Japan’s first-ever female prime minister is preparing to unveil a massive stimulus package aimed at supporting the world’s fourth-largest economy — a move that could further pressure Bank of Japan policymakers and likely delay any near-term steps toward monetary normalization or rate hikes.
Price overview
• Today’s yen exchange rate: The dollar rose 0.25% against the yen to ¥152.91, its highest since October 10, up from an opening of ¥152.55, after hitting a session low of ¥152.47.
• The yen closed Thursday down roughly 0.4% versus the dollar, marking its fifth straight daily decline amid expectations of expansionary policies from Sanae Takaichi’s new administration.
Weekly performance
Over the course of the week, which officially ends with Friday’s close, the yen is down about 1.5% against the US dollar, on track for its second weekly loss in the past three weeks.
Sanae Takaichi
In a historic milestone, Japan turned a new page in its political history on Tuesday as Sanae Takaichi won the premiership, becoming the first woman ever to hold the country’s top office.
According to NHK, Takaichi secured 237 votes in the first round of parliamentary voting, eliminating the need for a runoff in the 465-seat lower house.
Her victory followed an agreement between the ruling Liberal Democratic Party and the Japan Innovation Party to form a coalition government. According to Reuters, Takaichi accepted several Innovation Party policy proposals, including reducing parliamentary seats, offering free secondary education, and freezing the food consumption tax for two years.
Takaichi had faced major political risk after her abrupt split from Komeito — the LDP’s coalition partner for more than 26 years — earlier this month.
A close ally of the late Shinzo Abe, Takaichi is known for her support of the stimulus policies that defined “Abenomics.” Analysts believe her leadership could boost Japanese equities but keep the yen under sustained pressure due to continued loose monetary policy.

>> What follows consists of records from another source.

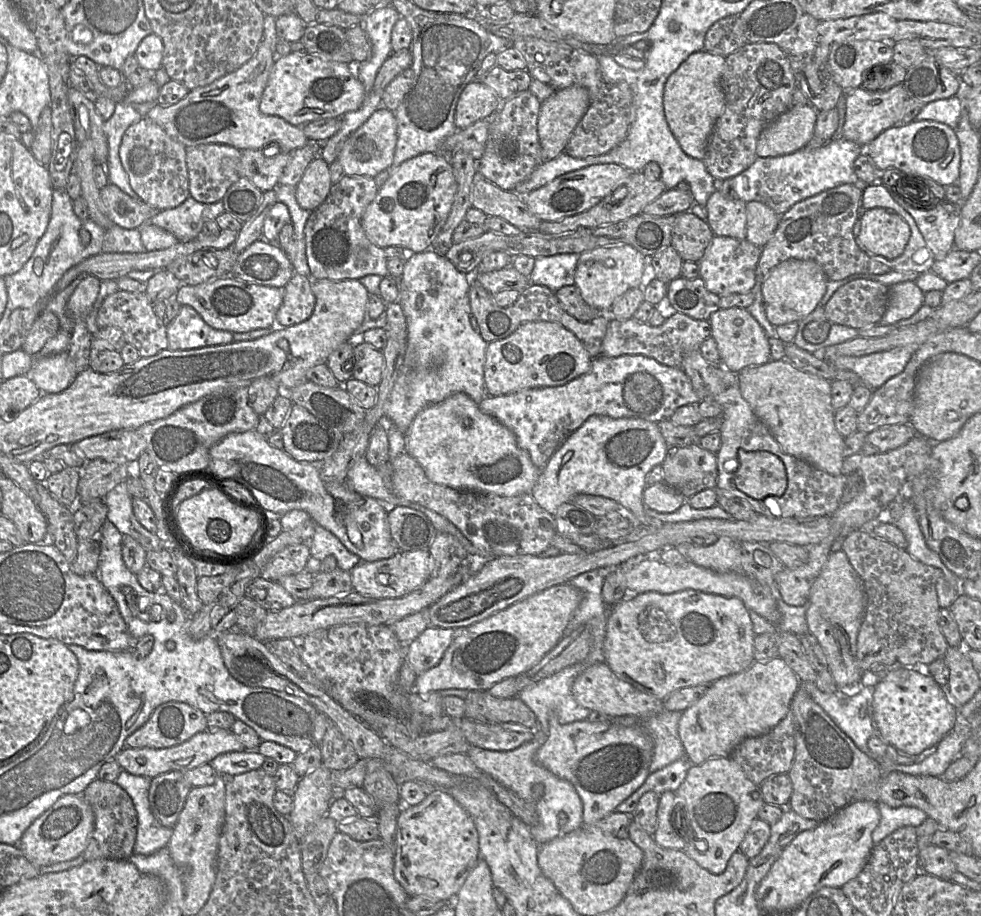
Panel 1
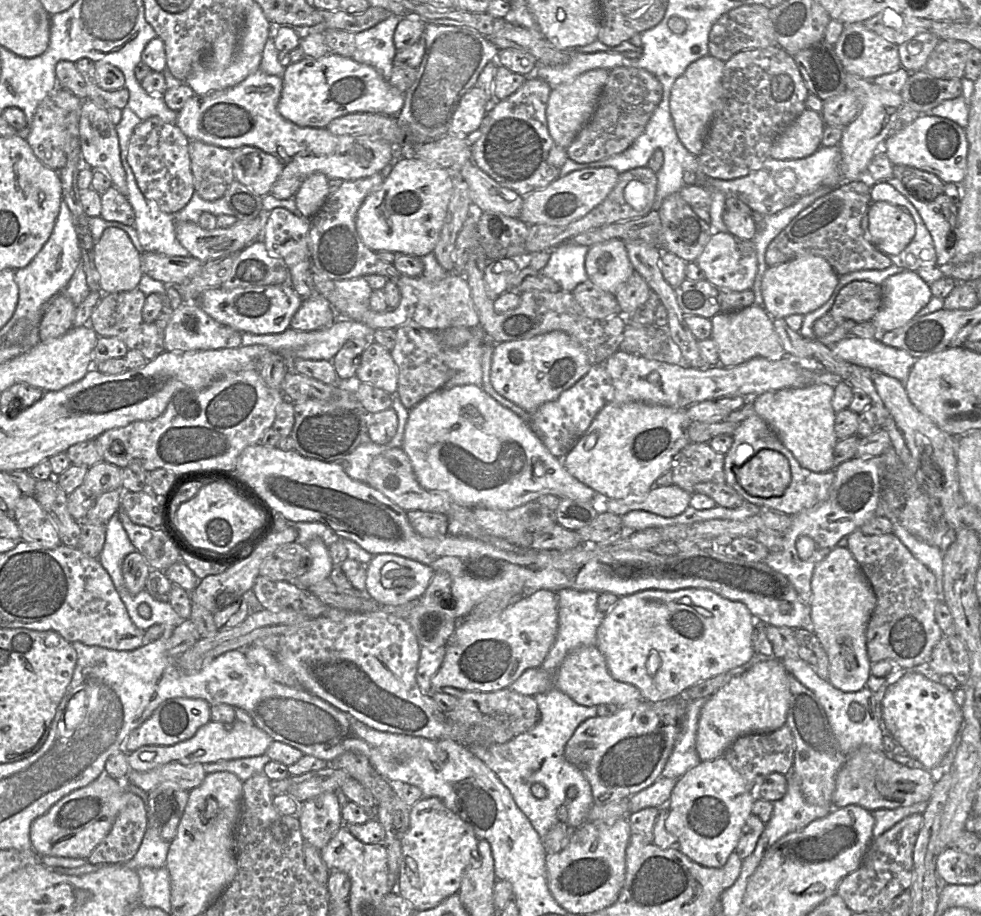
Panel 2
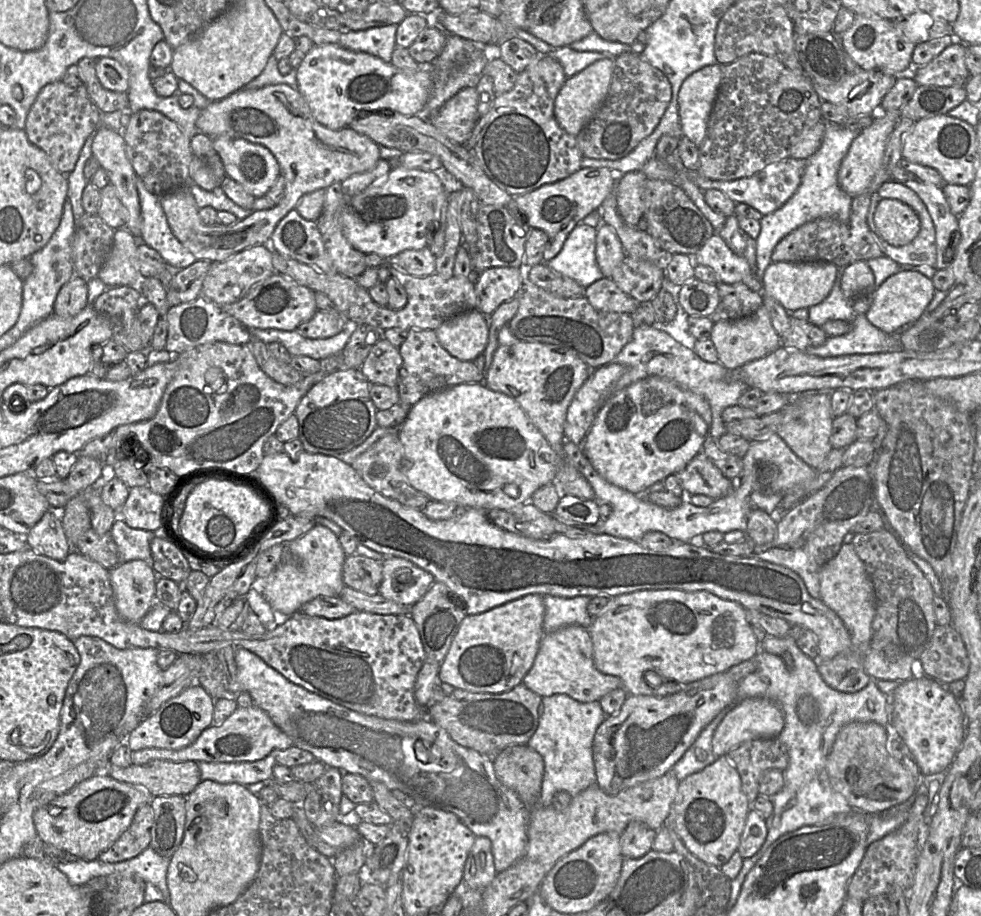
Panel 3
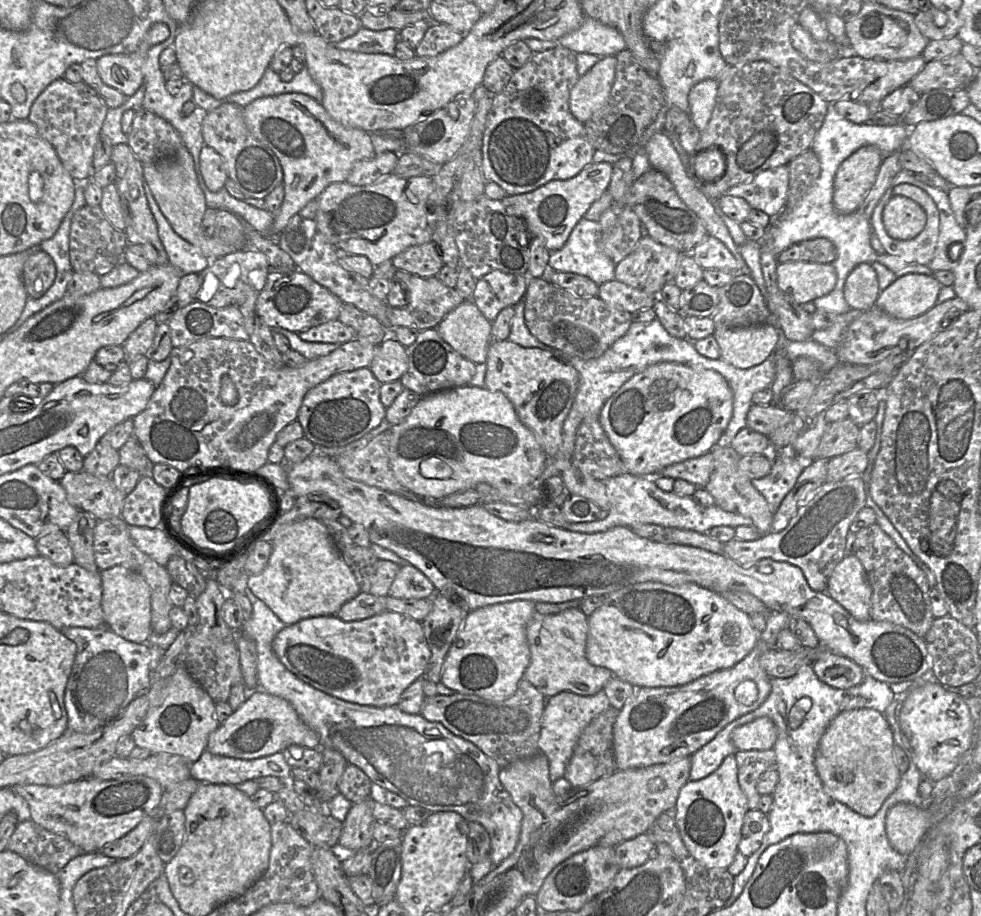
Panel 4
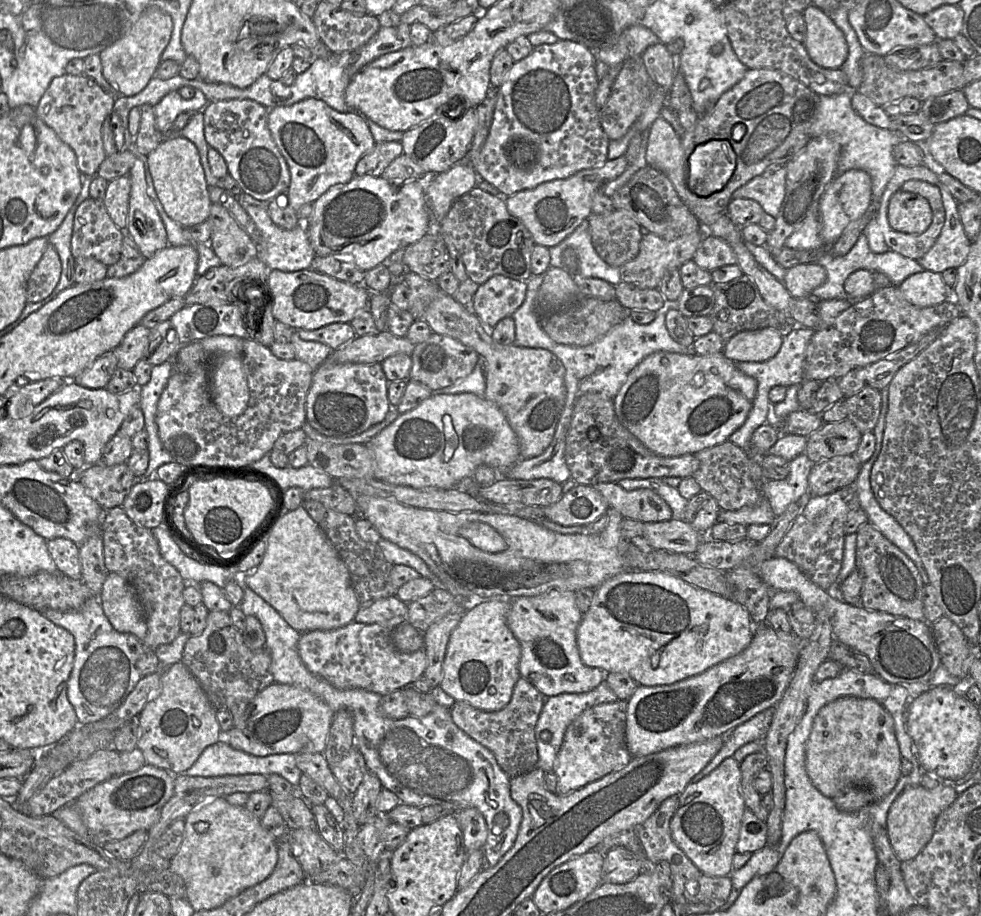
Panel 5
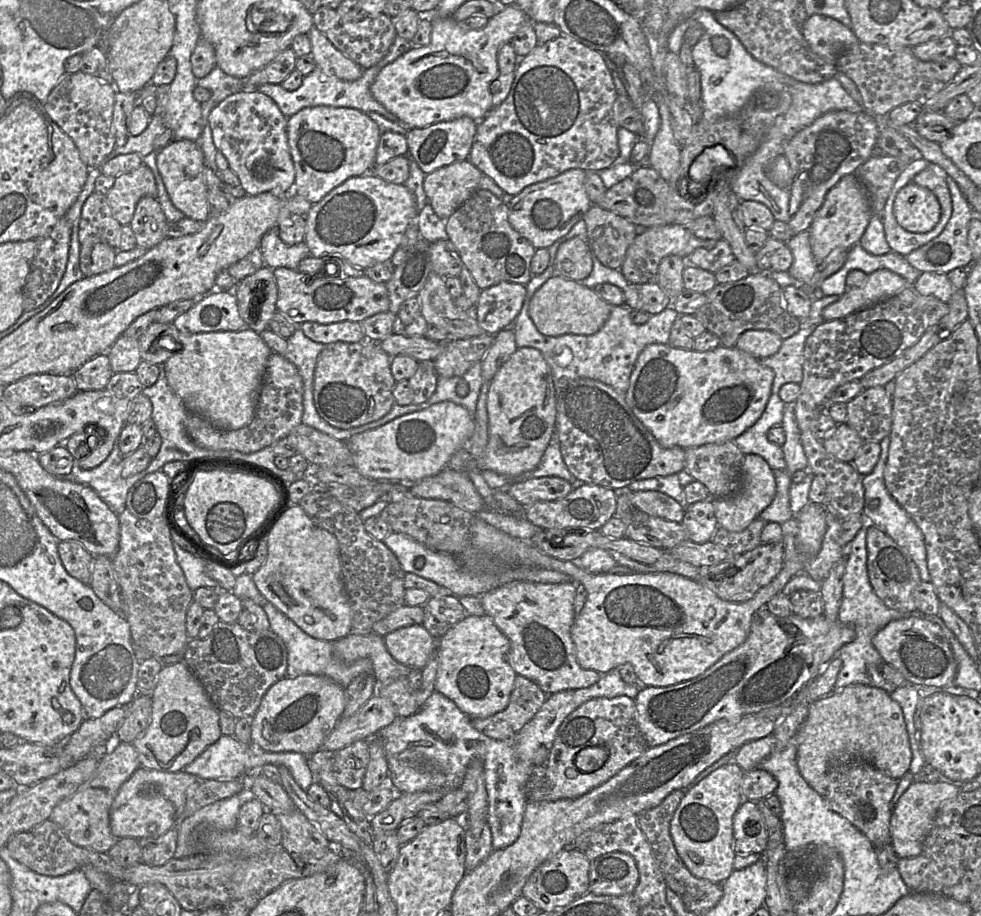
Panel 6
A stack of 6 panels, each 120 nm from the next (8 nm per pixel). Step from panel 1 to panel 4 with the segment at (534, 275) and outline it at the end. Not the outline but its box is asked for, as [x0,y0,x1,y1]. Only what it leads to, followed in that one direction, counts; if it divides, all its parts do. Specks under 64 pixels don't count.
[549,217,616,285]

After winning the LDP leadership, Takaichi pledged to strengthen Japan’s economy through aggressive spending and criticized the Bank of Japan’s interest-rate hikes.
New stimulus package
Government sources told Reuters that Prime Minister Takaichi is preparing an economic stimulus package likely to exceed ¥13.9 trillion ($92 billion) to help households cope with rising prices and inflation.

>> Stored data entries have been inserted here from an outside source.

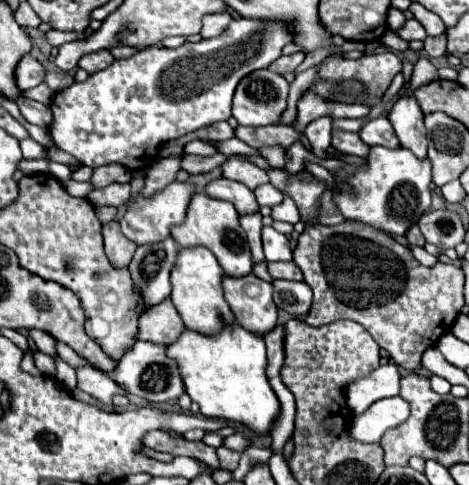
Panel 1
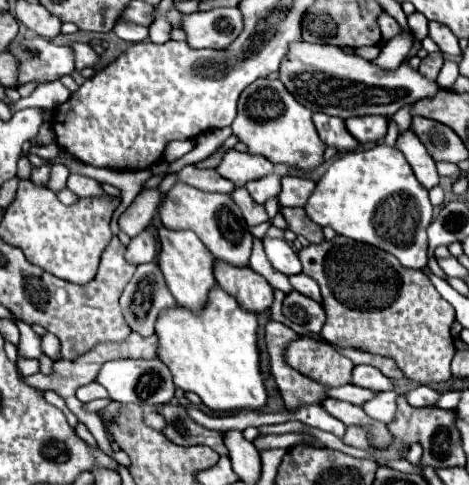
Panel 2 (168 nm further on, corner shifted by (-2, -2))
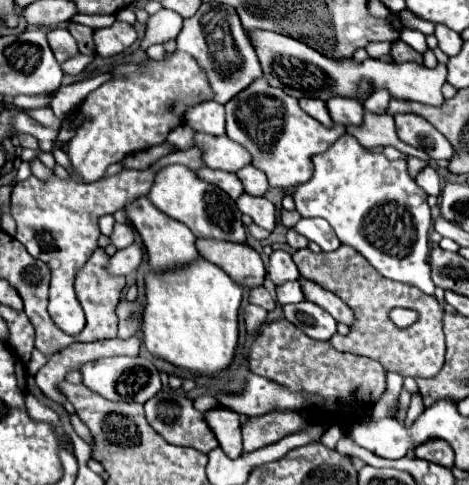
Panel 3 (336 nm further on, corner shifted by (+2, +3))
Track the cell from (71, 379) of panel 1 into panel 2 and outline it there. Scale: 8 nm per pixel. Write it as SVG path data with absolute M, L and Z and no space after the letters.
M15 315L13 316L20 332L20 340L16 345L18 355L24 358L38 359L43 355L41 337L33 331L30 325L24 323Z

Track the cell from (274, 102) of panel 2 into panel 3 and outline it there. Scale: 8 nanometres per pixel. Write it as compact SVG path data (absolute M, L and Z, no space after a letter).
M265 78L253 80L245 92L239 92L225 104L227 112L227 136L235 140L237 144L245 146L245 150L253 156L253 166L263 170L269 178L269 186L279 186L279 188L291 188L297 184L307 182L313 176L313 156L327 152L329 146L345 134L345 126L335 124L333 128L325 128L317 120L313 120L307 112L301 110L299 100L285 94L281 88L273 88Z

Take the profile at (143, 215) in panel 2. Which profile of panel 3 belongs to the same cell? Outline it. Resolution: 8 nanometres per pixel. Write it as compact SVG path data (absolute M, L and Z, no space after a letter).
M123 222L123 224L115 224L113 228L113 234L111 234L111 242L121 250L121 248L127 248L131 242L135 240L135 232L131 228L131 224Z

The final size of the package is still being finalized, with an announcement expected early next month.
Japanese interest rates
• Takaichi, a proponent of flexible fiscal and monetary policies, said Tuesday that monetary decisions should be left to the Bank of Japan.
• Economists generally believe the new prime minister will not obstruct the BOJ from raising rates, though most expect the next hike to come no earlier than December.
• Finance Minister Satsuki Katayama said Wednesday that close coordination between the government and the BOJ is essential to ensure policy effectiveness.
• The Bank of Japan is scheduled to announce its next monetary policy decision on October 30. Futures markets currently price about a 20% chance of a quarter-point rate hike to 0.75%.
Analyst views
Kaburuso of the Commonwealth Bank of Japan said: “Given Takaichi’s desire for close coordination between the government and the Bank of Japan, the BOJ is likely to refrain from raising rates until the Diet approves her proposed economic package.”